= Historical game studies =

Historical game studies is the academic field that covers the representation and use of historical materials, concepts and ideas in games. It therefore overlaps the fields of history, especially subfields such as reception of the past, and game studies.

Games often use historical material to appeal to audiences and provide particular aesthetics and ideas within game-worlds. This sometimes involves using an entirely historical premise but might also mean using historically inspired elements such as the large contribution of medievalisms to the fantasy genre. There is also often interest in the use of games in teaching contexts for history, which is another driver behind interest in historical game studies.

== Development ==
A number of approaches to historical games may be traced before the development of the academic field in full. Multiple scholars have especially suggested William Uricchio's 2005 paper 'Simulation, History, and Computer Games' as a key early example of a historical game studies approach: the field then developed more strongly in the early to mid 2010s, including the foundation of specific academic networks and events. A further milestone was the 2013 volume Playing With the Past, edited by Matthew Wilhelm Kapell and Andrew B. R. Elliott, which historian Esther Wright cited as "the first defined space that assembled a (large) cohort interested in how the past was represented, and how history was expressed, through digital games".

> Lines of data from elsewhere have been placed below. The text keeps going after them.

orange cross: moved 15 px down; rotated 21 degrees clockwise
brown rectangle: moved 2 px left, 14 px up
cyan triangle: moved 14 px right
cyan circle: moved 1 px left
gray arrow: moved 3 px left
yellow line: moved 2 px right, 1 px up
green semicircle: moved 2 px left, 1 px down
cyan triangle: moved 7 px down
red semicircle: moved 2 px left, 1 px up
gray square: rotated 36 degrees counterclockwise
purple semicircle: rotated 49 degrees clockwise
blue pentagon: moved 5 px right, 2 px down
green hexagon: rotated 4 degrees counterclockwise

A number of organisations and bodies exist for the furtherance of historical game studies. Perhaps the first and most prominent of these is the Historical Games Network (initially the Historical Game Studies Network) which was set up in 2014-15. Other initiatives focus on specific historical periods, such as the Middle Ages in Modern Games conference series.

== Theoretical approaches and concepts ==
The distinction between approaches focused on accuracy (the extent to which a game or game element precisely replicates a historical situation) and authenticity (the extent to which a game or game element feels like it represents a situation to the audience) is a common theoretical starting point for historical game studies.

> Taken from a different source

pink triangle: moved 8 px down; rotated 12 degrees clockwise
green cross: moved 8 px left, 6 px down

Prominent scholars in the field have tended to reject accuracy as a strict metric, citing that the importance of games is in the impact on players and the ways that games contribute to mythologising and building new understandings of the past. However, authenticity has been noted as being 'nebulous' and difficult to assess because of its subjective nature and the difficulty of proving particular impacts. Furthermore, some scholars have noted the importance of measures that ensure accuracy in building and retaining feelings of authenticity for parts of the player community.

A further common theory, more specific to games with fully historical settings, is differentiating reconstructionist, constructionist, and deconstructionist games. Reconstructionist games are those that assume a singular, real past, associated with realist simulation, recreating specific situations with very high fidelity, especially visually. This happens in for example the more historical elements of the Assassin's Creed game series. Constructionist games attempt to recreate the mechanisms and processes of history, as for example in the Crusader Kings series, and are associated with a more conceptual simulation style. A rarer category of deconstructionist games such as Pentiment gamify and take into account questions of sourcing and historical memory to call the basis of a player's historical knowledge into question.

Historical game studies also uses and develops frameworks for thinking about the player's position within a game in a historical context, most notably Jeremiah McCall's Historical Problem Space approach which focuses on how a game provides a player with a good (or bad) representation of the choices available to historical actors.

Approaches based around ethnic or national identity are also common in historical game studies. Particular conceptions of history are often important in constructing modern ideas about gender or nationality and their origins, and these can be transmitted through game media. Related historical dynamics that still have strong resonances in the present and may be played out in games, such as colonisation and postcolonial processes, can also be of particularly significant interest to scholars seeking to question how games interact with modern understandings of the past.